QPU SALE: Rigetti Computing (RGTI) announced that it has sold a 9-qubit Novera QPU to the University of Saskatchewan. The Novera QPU, which was shipped in March, will be at the core of USask’s first quantum computing system. The system will be managed by USask’s Centre for Quantum Topology and its Applications, an interdisciplinary institute devoted to advancing quantum science and quantum technology development.

NEW ALGORITHM CLASS: IBM (IBM) and ETH Zurich announced a 10-year collaboration to advance the next generation of algorithms at the intersection of AI and quantum computing. This initiative represents the latest milestone in the long-standing collaboration between the two institutions. Over the next decade, IBM and ETH Zurich aim to create new classes of algorithms capable of bridging classical computing, machine learning, and quantum systems to address some of the day’s critical challenges in business. IBM will also support the creation of professorship positions and research projects at ETH Zurich, with the goal of advancing the algorithmic expertise of the next generation workforce.

ECHONET CONSORTIUM: Sealsq (LAES) announced it has joined the Echonet Consortium, an international standardization body for smart home and energy management systems. The Echonet Consortium plans to enhance its Echonet Lite security framework with public key infrastructure technology, and Sealsq aims to contribute to enhancing the identity, authentication, and reliability of Echonet Lite devices by providing its INeS PKI platform services to consortium members.

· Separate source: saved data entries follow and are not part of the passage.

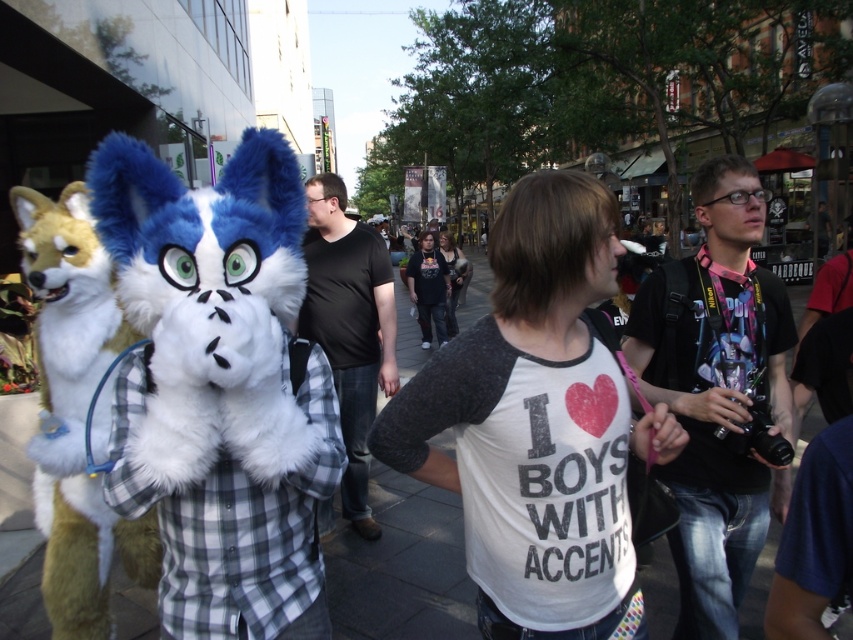
You are a photographer standing in the middle of the street. You want to take a photo of the black matte shirt at center without moving your position. Can you focus on it clearly?

The black matte shirt at center is 2.55 meters away from viewer, so yes, you can focus on it clearly since it is within a typical camera lens focusing range.

You are standing in the middle of the street and see the point marked at coordinates (x=76, y=413). Which object in the scene is this point located on?

The point at coordinates (x=76, y=413) is located on the fluffy white fox at left.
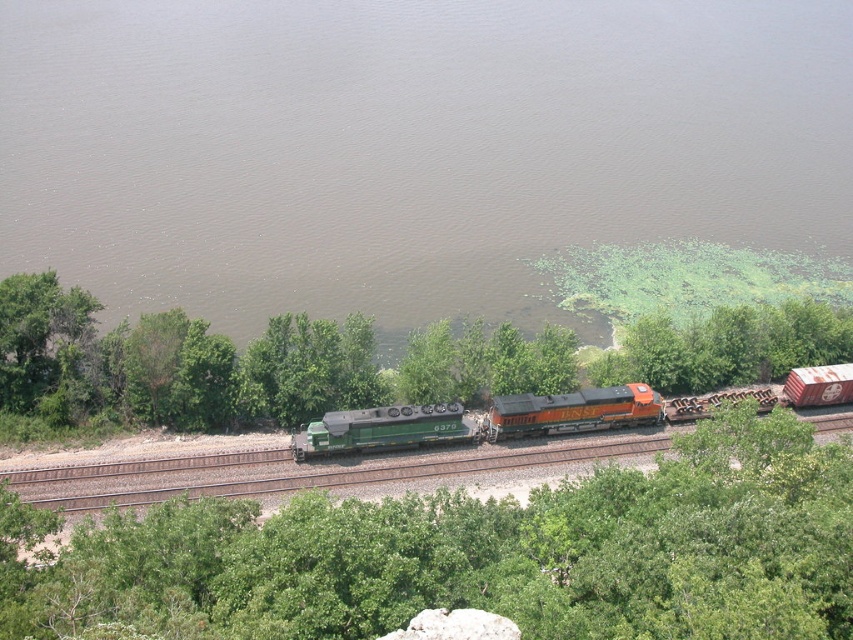
Question: Can you confirm if orange glossy locomotive at center is positioned above green matte train car at center?

Choices:
 (A) no
 (B) yes

Answer: (B)

Question: Among these points, which one is nearest to the camera?

Choices:
 (A) (608, 428)
 (B) (354, 410)
 (C) (277, 374)
 (D) (120, 540)

Answer: (D)

Question: Which object is farther from the camera taking this photo?

Choices:
 (A) brown murky water at upper center
 (B) green matte train car at center
 (C) green leafy trees at lower center

Answer: (A)

Question: Is green leafy tree at center wider than green leafy trees at lower center?

Choices:
 (A) yes
 (B) no

Answer: (B)

Question: Which point is farther to the camera?

Choices:
 (A) (718, 131)
 (B) (90, 378)
 (C) (364, 412)

Answer: (A)

Question: Does green leafy trees at lower center appear under green matte train at center?

Choices:
 (A) no
 (B) yes

Answer: (A)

SIMULATION OF MAGNETIC MATERIALS: IBM announced new results that its quantum computer can simulate real magnetic materials with results that match neutron scattering experiments. The work, reported in a pre-print, was conducted by scientists from the U.S. Department of Energy-funded Quantum Science Center at Oak Ridge National Laboratory, Purdue University, University of Illinois Urbana-Champaign, Los Alamos National Laboratory, the University of Tennessee and IBM. The company said, “The ability to design new materials-such as better superconductors, more efficient batteries, or novel drugs-depends on understanding quantum behavior that is often challenging for classical methods to model. While quantum computers are expected to address this challenge, it has remained unclear whether today’s processors could deliver quantitatively reliable simulations of real materials. These results show that current quantum hardware, combined with new algorithms and quantum-centric supercomputing workflows, can already simulate properties of materials, which in general, can be difficult to predict using classical methods alone.”

UK INVESTMENT: Rigetti announced that it intends to invest up to $100M in the UK to accelerate quantum computing development, which will be the company’s first major investment outside of the U.S. With this investment, the company plans to deploy a quantum computer with over 1,000 qubits in the next three to four years. This follows the UK’s recently announced program that will dedicate up to GBP 2B of government investment with the aim of establishing the UK as a global leader in quantum computing.